— BEGIN Text section —
Abuse in the Yeshiva System

Abuse in the Yeshiva System

This story Surviving Bais Mikroh happened in a yeshiva in Monsey, where I live. I personally cannot vouch for the veracity of this story, but having heard many similar stories about this and other yeshivot – nothing in it surprised me. None of my children attend or have attended Bais Mikroh.

When my children were younger it was brought to my attention that one of the Kindergarden rebbeim was hitting the kids at the yeshiva my boys attended. One of my kids had made an offhand remark “Chaim Yankel didn’t sing the tune right so Rebbe hit him, and then he cried, and then the bell rang for recess….”

I stopped him, and asked if Rebbe often hit the kids. He told me yes, that’s what happens in big boy school. I was floored. I tried to explain to my 6 year old that NO REBBE has the right to hit a child – and he hit these kids across the face!!

I knew what I had to do, and I suffered for doing the right thing. I called the school social worker, letting him know what was going on, and telling him I was headed up to the school to take them to task. The social worker did not work for the school, but answered to a local agency. Getting them involved was paramount – if it had been just me, one parent, lodging a complaint at the school, the problem would have been swept under the rug.
— END Text section —
— BEGIN Data provided —
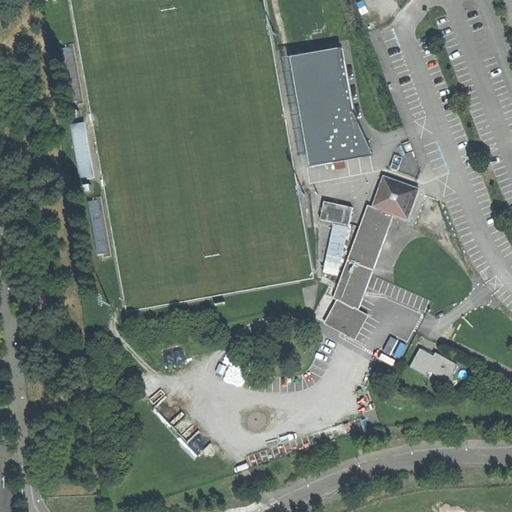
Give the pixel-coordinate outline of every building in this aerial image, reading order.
[(65,81),(80,80),(77,46),(63,47),(65,81)] [(342,49),(291,58),(311,167),(374,156),(354,111),(342,49)] [(80,181),(92,179),(82,125),(70,127),(80,181)] [(385,177),(373,208),(396,216),(408,220),(419,190),(415,188),(385,177)] [(322,219),(334,221),(325,272),(342,275),(354,206),(325,201),(322,219)] [(327,326),(357,338),(359,337),(370,314),(360,310),(358,314),(355,313),(385,233),(389,234),(396,216),(373,208),(371,207),(337,299),(340,300),(327,326)] [(390,337),(385,352),(402,357),(407,342),(390,337)] [(419,351),(410,369),(425,377),(428,372),(448,383),(457,367),(435,356),(434,359),(419,351)]
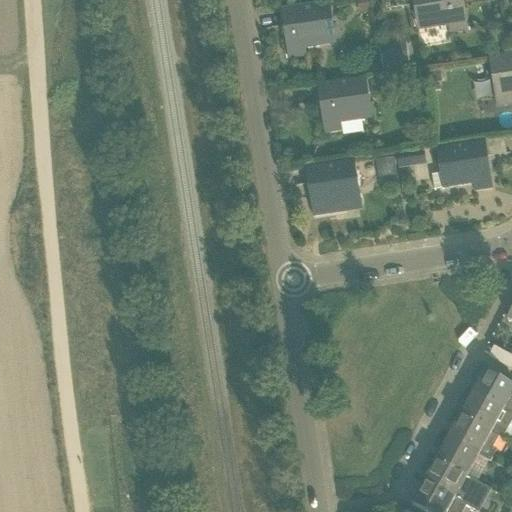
— END Data provided —
▶ [Task instructions]
a. In the account of abuse in the yeshiva system, which agency did the school social worker answer to?
b. Please carry on the account of abuse in the yeshiva system, picking up right after its final sentence.

▶ [Replies]
a. He answered to a local agency, not to the school.

b.
Oh did I forget to tell you? NONE of the other parents in the class, including the parents of the boys that had been hit, were willing to stand with me. No one was willing to stand up for their kids. My kid had not been hit, and I was willing to stand up. I was disgusted. I had parents calling me, thanking me for doing this, because their kid had been hit too – but when I asked to put their name forward, for them to make a phonecall to the social worker, they refused.

I spoke with the principal and the social worker at length. I was not willing to be brushed off. Soon after I received threatening phonecalls, that I need to stop my personal vendetta (!!) against the rebbe and drop my complaint. He has mouths to feed, responsibilities – how dare I try to take that away from him?

How dare he hit our kids? How dare they blame ME for complaining?

“We’ll chase you out of town, your name will be mud here” – if it saves one kid, it would have been worth it. They were full of BS anyway – push came to shove they had to shut up because it was all TRUE.

Because it wasn’t MY kid that was hit, and none of the other parents came forward, there was little that I could push to be done. It was frustrating. They got the teacher into anger management classes, and upon my insistence, never left the rebbe alone with the kids. There was always another adult present. They never, not for one moment, denied that he hit the kids.

My kid was transferred to a parallel class, and my younger kid(s) were not assigned to his kindergarten class.

What horrified me the most were the parents. Your child was hit. Across the face. Some more than once. And you are willing to sit there and take it? And you are willing to allow him to continue to hit other children? Because you are afraid of making waves?

Our children are worth everything – if we do not protect them, who will?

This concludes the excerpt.